[Stored items]
Start of Block

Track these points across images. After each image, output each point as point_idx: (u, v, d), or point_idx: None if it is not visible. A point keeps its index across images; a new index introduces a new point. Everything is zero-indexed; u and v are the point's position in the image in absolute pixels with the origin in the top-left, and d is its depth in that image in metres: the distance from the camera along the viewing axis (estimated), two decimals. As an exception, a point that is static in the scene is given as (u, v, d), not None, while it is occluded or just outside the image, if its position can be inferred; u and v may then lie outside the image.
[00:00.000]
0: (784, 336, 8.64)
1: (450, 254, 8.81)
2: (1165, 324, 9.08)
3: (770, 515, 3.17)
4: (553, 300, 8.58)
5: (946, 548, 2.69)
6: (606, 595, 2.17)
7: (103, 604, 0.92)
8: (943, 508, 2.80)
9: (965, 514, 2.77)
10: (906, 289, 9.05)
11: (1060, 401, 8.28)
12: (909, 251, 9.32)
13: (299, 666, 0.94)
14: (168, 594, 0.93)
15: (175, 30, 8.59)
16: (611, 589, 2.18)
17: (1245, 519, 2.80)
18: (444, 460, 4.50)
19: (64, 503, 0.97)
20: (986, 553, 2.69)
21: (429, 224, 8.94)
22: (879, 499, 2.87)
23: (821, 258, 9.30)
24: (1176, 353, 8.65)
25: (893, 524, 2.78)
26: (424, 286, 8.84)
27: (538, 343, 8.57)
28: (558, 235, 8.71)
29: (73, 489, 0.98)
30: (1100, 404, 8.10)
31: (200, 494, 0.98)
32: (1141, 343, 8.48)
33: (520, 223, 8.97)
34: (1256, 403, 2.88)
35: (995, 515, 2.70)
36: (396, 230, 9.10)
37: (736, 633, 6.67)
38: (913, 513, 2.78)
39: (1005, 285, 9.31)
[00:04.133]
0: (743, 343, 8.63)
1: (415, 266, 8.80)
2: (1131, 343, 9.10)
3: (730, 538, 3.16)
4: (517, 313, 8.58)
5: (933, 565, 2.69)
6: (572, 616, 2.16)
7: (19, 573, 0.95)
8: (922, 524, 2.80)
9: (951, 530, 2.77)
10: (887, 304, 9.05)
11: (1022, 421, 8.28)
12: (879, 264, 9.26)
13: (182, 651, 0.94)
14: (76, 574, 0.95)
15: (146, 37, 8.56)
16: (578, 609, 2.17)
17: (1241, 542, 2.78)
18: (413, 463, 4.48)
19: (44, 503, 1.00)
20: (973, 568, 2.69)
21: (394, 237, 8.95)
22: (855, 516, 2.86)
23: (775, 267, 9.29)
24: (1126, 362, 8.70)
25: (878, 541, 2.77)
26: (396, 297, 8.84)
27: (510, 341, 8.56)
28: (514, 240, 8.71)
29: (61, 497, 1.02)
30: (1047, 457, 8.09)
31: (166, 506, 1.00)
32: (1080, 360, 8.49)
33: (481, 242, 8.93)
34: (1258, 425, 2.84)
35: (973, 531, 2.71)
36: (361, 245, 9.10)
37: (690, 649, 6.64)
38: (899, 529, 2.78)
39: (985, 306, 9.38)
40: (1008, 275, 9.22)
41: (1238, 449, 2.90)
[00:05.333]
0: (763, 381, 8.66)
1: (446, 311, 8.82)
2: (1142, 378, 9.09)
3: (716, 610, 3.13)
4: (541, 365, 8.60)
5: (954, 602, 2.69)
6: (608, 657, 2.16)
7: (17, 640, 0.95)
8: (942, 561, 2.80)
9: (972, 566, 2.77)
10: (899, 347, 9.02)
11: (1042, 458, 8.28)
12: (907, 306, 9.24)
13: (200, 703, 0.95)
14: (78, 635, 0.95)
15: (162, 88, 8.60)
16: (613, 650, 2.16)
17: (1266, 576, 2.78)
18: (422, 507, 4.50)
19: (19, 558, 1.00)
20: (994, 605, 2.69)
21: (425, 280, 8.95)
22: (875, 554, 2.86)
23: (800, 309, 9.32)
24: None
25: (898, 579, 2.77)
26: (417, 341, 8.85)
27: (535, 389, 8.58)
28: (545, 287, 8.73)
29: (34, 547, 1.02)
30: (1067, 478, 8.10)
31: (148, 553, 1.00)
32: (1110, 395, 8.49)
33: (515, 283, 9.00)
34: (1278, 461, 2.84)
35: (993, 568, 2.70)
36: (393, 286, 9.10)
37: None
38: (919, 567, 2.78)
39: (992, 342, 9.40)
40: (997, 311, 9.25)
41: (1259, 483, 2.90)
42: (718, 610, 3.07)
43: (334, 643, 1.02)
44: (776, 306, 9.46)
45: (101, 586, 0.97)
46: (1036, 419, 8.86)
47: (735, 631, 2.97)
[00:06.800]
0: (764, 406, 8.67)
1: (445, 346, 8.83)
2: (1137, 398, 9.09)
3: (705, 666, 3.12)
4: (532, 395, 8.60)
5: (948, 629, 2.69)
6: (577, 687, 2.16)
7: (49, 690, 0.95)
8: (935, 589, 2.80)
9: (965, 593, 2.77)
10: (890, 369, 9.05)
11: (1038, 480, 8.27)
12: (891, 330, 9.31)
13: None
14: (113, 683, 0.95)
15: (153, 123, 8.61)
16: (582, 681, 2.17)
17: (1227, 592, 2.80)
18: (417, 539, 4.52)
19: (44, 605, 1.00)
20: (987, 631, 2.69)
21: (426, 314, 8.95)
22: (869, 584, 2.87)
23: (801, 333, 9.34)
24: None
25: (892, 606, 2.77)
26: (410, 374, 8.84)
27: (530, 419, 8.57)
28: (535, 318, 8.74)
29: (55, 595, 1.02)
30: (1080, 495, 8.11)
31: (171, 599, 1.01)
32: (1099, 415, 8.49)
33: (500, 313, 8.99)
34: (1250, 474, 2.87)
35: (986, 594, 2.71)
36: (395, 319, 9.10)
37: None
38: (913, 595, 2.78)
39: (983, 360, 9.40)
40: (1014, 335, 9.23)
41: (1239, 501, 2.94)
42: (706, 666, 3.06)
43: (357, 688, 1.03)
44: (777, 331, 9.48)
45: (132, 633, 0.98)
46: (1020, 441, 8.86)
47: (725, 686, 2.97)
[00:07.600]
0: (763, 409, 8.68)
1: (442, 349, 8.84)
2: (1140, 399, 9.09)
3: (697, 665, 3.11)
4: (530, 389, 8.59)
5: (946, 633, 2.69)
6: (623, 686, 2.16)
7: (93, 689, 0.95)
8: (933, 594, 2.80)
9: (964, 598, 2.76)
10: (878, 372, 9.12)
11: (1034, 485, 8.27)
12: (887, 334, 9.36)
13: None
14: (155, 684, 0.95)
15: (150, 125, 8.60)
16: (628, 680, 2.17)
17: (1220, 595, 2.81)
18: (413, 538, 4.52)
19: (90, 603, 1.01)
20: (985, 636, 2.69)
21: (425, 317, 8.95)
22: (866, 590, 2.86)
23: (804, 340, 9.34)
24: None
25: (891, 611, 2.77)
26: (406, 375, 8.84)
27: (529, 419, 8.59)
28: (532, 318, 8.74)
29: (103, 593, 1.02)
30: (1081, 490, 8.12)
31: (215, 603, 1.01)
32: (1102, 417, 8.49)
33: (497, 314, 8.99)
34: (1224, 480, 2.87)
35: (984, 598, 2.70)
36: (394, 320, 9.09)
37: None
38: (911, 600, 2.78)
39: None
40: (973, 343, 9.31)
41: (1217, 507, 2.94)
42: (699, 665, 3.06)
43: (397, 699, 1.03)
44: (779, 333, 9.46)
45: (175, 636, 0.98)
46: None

End of Block

TO DO => Transcribe all of the data so that each line matches the source exactly.

TASK RESULT =>
Track these points across images. After each image, output each point as point_idx: (u, v, d), or point_idx: None if it is not visible. A point keeps its index across images; a new index introduces a new point. Everything is zero-indexed; u and v are the point's position in the image in absolute pixels with the origin in the top-left, and d is its depth in that image in metres: the distance from the camera along the viewing axis (estimated), two decimals. As an exception, a point that is static in the scene is given as (u, v, d), not None, while it is occluded or just outside the image, if its position can be inferred; u and v may then lie outside the image.
[00:00.000]
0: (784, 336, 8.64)
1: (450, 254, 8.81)
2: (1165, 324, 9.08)
3: (770, 515, 3.17)
4: (553, 300, 8.58)
5: (946, 548, 2.69)
6: (606, 595, 2.17)
7: (103, 604, 0.92)
8: (943, 508, 2.80)
9: (965, 514, 2.77)
10: (906, 289, 9.05)
11: (1060, 401, 8.28)
12: (909, 251, 9.32)
13: (299, 666, 0.94)
14: (168, 594, 0.93)
15: (175, 30, 8.59)
16: (611, 589, 2.18)
17: (1245, 519, 2.80)
18: (444, 460, 4.50)
19: (64, 503, 0.97)
20: (986, 553, 2.69)
21: (429, 224, 8.94)
22: (879, 499, 2.87)
23: (821, 258, 9.30)
24: (1176, 353, 8.65)
25: (893, 524, 2.78)
26: (424, 286, 8.84)
27: (538, 343, 8.57)
28: (558, 235, 8.71)
29: (73, 489, 0.98)
30: (1100, 404, 8.10)
31: (200, 494, 0.98)
32: (1141, 343, 8.48)
33: (520, 223, 8.97)
34: (1256, 403, 2.88)
35: (995, 515, 2.70)
36: (396, 230, 9.10)
37: (736, 633, 6.67)
38: (913, 513, 2.78)
39: (1005, 285, 9.31)
[00:04.133]
0: (743, 343, 8.63)
1: (415, 266, 8.80)
2: (1131, 343, 9.10)
3: (730, 538, 3.16)
4: (517, 313, 8.58)
5: (933, 565, 2.69)
6: (572, 616, 2.16)
7: (19, 573, 0.95)
8: (922, 524, 2.80)
9: (951, 530, 2.77)
10: (887, 304, 9.05)
11: (1022, 421, 8.28)
12: (879, 264, 9.26)
13: (182, 651, 0.94)
14: (76, 574, 0.95)
15: (146, 37, 8.56)
16: (578, 609, 2.17)
17: (1241, 542, 2.78)
18: (413, 463, 4.48)
19: (44, 503, 1.00)
20: (973, 568, 2.69)
21: (394, 237, 8.95)
22: (855, 516, 2.86)
23: (775, 267, 9.29)
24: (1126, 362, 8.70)
25: (878, 541, 2.77)
26: (396, 297, 8.84)
27: (510, 341, 8.56)
28: (514, 240, 8.71)
29: (61, 497, 1.02)
30: (1047, 457, 8.09)
31: (166, 506, 1.00)
32: (1080, 360, 8.49)
33: (481, 242, 8.93)
34: (1258, 425, 2.84)
35: (973, 531, 2.71)
36: (361, 245, 9.10)
37: (690, 649, 6.64)
38: (899, 529, 2.78)
39: (985, 306, 9.38)
40: (1008, 275, 9.22)
41: (1238, 449, 2.90)
[00:05.333]
0: (763, 381, 8.66)
1: (446, 311, 8.82)
2: (1142, 378, 9.09)
3: (716, 610, 3.13)
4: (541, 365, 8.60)
5: (954, 602, 2.69)
6: (608, 657, 2.16)
7: (17, 640, 0.95)
8: (942, 561, 2.80)
9: (972, 566, 2.77)
10: (899, 347, 9.02)
11: (1042, 458, 8.28)
12: (907, 306, 9.24)
13: (200, 703, 0.95)
14: (78, 635, 0.95)
15: (162, 88, 8.60)
16: (613, 650, 2.16)
17: (1266, 576, 2.78)
18: (422, 507, 4.50)
19: (19, 558, 1.00)
20: (994, 605, 2.69)
21: (425, 280, 8.95)
22: (875, 554, 2.86)
23: (800, 309, 9.32)
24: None
25: (898, 579, 2.77)
26: (417, 341, 8.85)
27: (535, 389, 8.58)
28: (545, 287, 8.73)
29: (34, 547, 1.02)
30: (1067, 478, 8.10)
31: (148, 553, 1.00)
32: (1110, 395, 8.49)
33: (515, 283, 9.00)
34: (1278, 461, 2.84)
35: (993, 568, 2.70)
36: (393, 286, 9.10)
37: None
38: (919, 567, 2.78)
39: (992, 342, 9.40)
40: (997, 311, 9.25)
41: (1259, 483, 2.90)
42: (718, 610, 3.07)
43: (334, 643, 1.02)
44: (776, 306, 9.46)
45: (101, 586, 0.97)
46: (1036, 419, 8.86)
47: (735, 631, 2.97)
[00:06.800]
0: (764, 406, 8.67)
1: (445, 346, 8.83)
2: (1137, 398, 9.09)
3: (705, 666, 3.12)
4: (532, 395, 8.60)
5: (948, 629, 2.69)
6: (577, 687, 2.16)
7: (49, 690, 0.95)
8: (935, 589, 2.80)
9: (965, 593, 2.77)
10: (890, 369, 9.05)
11: (1038, 480, 8.27)
12: (891, 330, 9.31)
13: None
14: (113, 683, 0.95)
15: (153, 123, 8.61)
16: (582, 681, 2.17)
17: (1227, 592, 2.80)
18: (417, 539, 4.52)
19: (44, 605, 1.00)
20: (987, 631, 2.69)
21: (426, 314, 8.95)
22: (869, 584, 2.87)
23: (801, 333, 9.34)
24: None
25: (892, 606, 2.77)
26: (410, 374, 8.84)
27: (530, 419, 8.57)
28: (535, 318, 8.74)
29: (55, 595, 1.02)
30: (1080, 495, 8.11)
31: (171, 599, 1.01)
32: (1099, 415, 8.49)
33: (500, 313, 8.99)
34: (1250, 474, 2.87)
35: (986, 594, 2.71)
36: (395, 319, 9.10)
37: None
38: (913, 595, 2.78)
39: (983, 360, 9.40)
40: (1014, 335, 9.23)
41: (1239, 501, 2.94)
42: (706, 666, 3.06)
43: (357, 688, 1.03)
44: (777, 331, 9.48)
45: (132, 633, 0.98)
46: (1020, 441, 8.86)
47: (725, 686, 2.97)
[00:07.600]
0: (763, 409, 8.68)
1: (442, 349, 8.84)
2: (1140, 399, 9.09)
3: (697, 665, 3.11)
4: (530, 389, 8.59)
5: (946, 633, 2.69)
6: (623, 686, 2.16)
7: (93, 689, 0.95)
8: (933, 594, 2.80)
9: (964, 598, 2.76)
10: (878, 372, 9.12)
11: (1034, 485, 8.27)
12: (887, 334, 9.36)
13: None
14: (155, 684, 0.95)
15: (150, 125, 8.60)
16: (628, 680, 2.17)
17: (1220, 595, 2.81)
18: (413, 538, 4.52)
19: (90, 603, 1.01)
20: (985, 636, 2.69)
21: (425, 317, 8.95)
22: (866, 590, 2.86)
23: (804, 340, 9.34)
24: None
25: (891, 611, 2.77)
26: (406, 375, 8.84)
27: (529, 419, 8.59)
28: (532, 318, 8.74)
29: (103, 593, 1.02)
30: (1081, 490, 8.12)
31: (215, 603, 1.01)
32: (1102, 417, 8.49)
33: (497, 314, 8.99)
34: (1224, 480, 2.87)
35: (984, 598, 2.70)
36: (394, 320, 9.09)
37: None
38: (911, 600, 2.78)
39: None
40: (973, 343, 9.31)
41: (1217, 507, 2.94)
42: (699, 665, 3.06)
43: (397, 699, 1.03)
44: (779, 333, 9.46)
45: (175, 636, 0.98)
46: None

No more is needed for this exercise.